A key finding from our publication is that the combination of command and control policies across the energy economy can lead to emissions reductions approximately equal to those obtained under a $200/ton carbon tax, meeting (and exceeding) our NDC. These two policies both reduce emissions ~75% by 2050 relative to 2005. While not quite net-zero, policymakers could build upon the fuel and technology standards modeled here to reach net - zero emissions by 2050.

Scenario Annual GHG emissions in 2050 in MMT of CO2-eq (% Reduction in 2050 emissions relative to 2005) Benefit-Cost ratio of
policy intervention
relative to Current
Policy
Average
abatement
cost ($/ton
CO2-eq)
Nationally Determined  50% 6.2 $19
Contribution (Our goal)
Carbon Tax, Low 55% 24.2 $5
Carbon Tax, High 76% 10.6 $14
Standards 174% 11.9 $13

Our results demonstrate two alternative strategies supplemental to the IRA that could meet the U.S. decarbonization goals: a carbon price and more aggressive command and control policies.

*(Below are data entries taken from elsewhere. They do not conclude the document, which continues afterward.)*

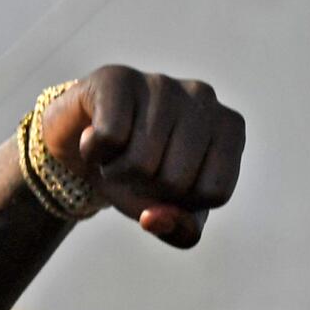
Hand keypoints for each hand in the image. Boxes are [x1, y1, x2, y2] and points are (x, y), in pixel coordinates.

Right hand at [37, 65, 244, 248]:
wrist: (79, 139)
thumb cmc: (134, 173)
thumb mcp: (165, 211)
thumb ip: (180, 231)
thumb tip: (156, 217)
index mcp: (230, 128)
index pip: (213, 193)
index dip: (178, 203)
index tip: (163, 182)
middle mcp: (204, 97)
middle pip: (176, 180)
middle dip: (143, 188)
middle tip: (132, 166)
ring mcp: (163, 83)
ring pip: (141, 161)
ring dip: (115, 172)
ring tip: (114, 152)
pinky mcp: (118, 78)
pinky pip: (110, 137)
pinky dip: (93, 152)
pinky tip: (92, 136)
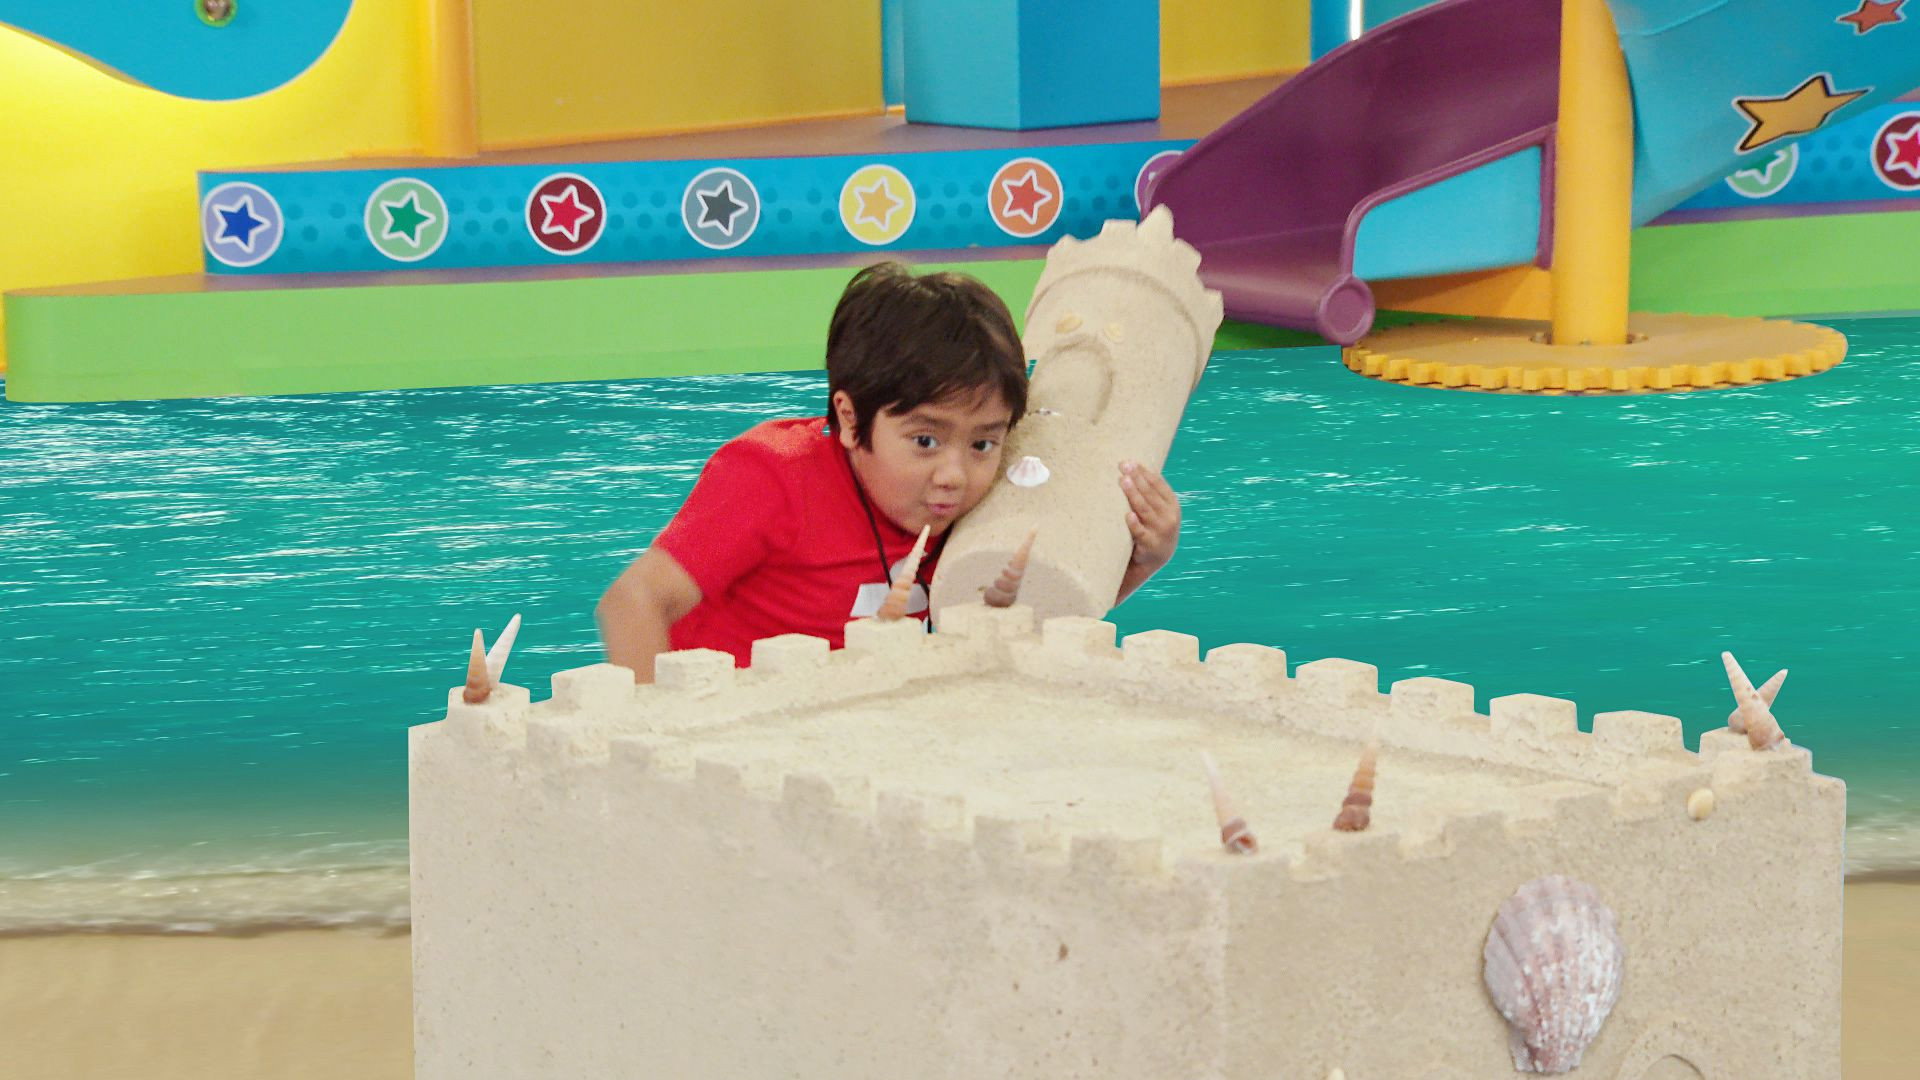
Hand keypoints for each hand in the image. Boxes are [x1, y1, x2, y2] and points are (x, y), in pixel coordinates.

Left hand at [1120, 460, 1179, 574]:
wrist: (1155, 558)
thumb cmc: (1152, 526)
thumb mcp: (1158, 509)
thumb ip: (1150, 492)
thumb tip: (1131, 465)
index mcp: (1172, 505)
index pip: (1158, 484)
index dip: (1144, 472)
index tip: (1130, 462)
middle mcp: (1169, 517)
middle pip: (1150, 494)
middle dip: (1137, 478)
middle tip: (1123, 466)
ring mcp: (1160, 532)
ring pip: (1145, 510)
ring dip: (1133, 494)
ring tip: (1122, 481)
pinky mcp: (1149, 545)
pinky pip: (1140, 533)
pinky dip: (1135, 524)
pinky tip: (1128, 515)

A relatively modest increasing carbon price schedule, starting at $51/ton in 2025 and rising to $78/ton by 2050, reduced 2005 emissions by 55% in 2050, which surpasses the U.S.’ nationally determined contribution. On average, this modest carbon price produces about $24 of benefits for each $1 of costs. A tripling the assumed carbon price compares similarly to more aggressive command and control strategies, both reducing emissions by about 75% at similar benefits and costs. However, the benefit-cost ratio declines with increasing emission reductions. While a carbon price is theoretically most economically efficient, our results suggest policymakers could pursue command and control strategies towards similar ends. A command and control strategy has historically been more politically tractable for challenging environmental problems, as exemplified in the Clean Air Act, the Clean Water Act, federal Corporate Average Fuel Economy (CAFE) standards, and California's Zero Emission Vehicle standards. This work proves the efficacy of a suite of politically feasible technology standards to decrease energy system emissions.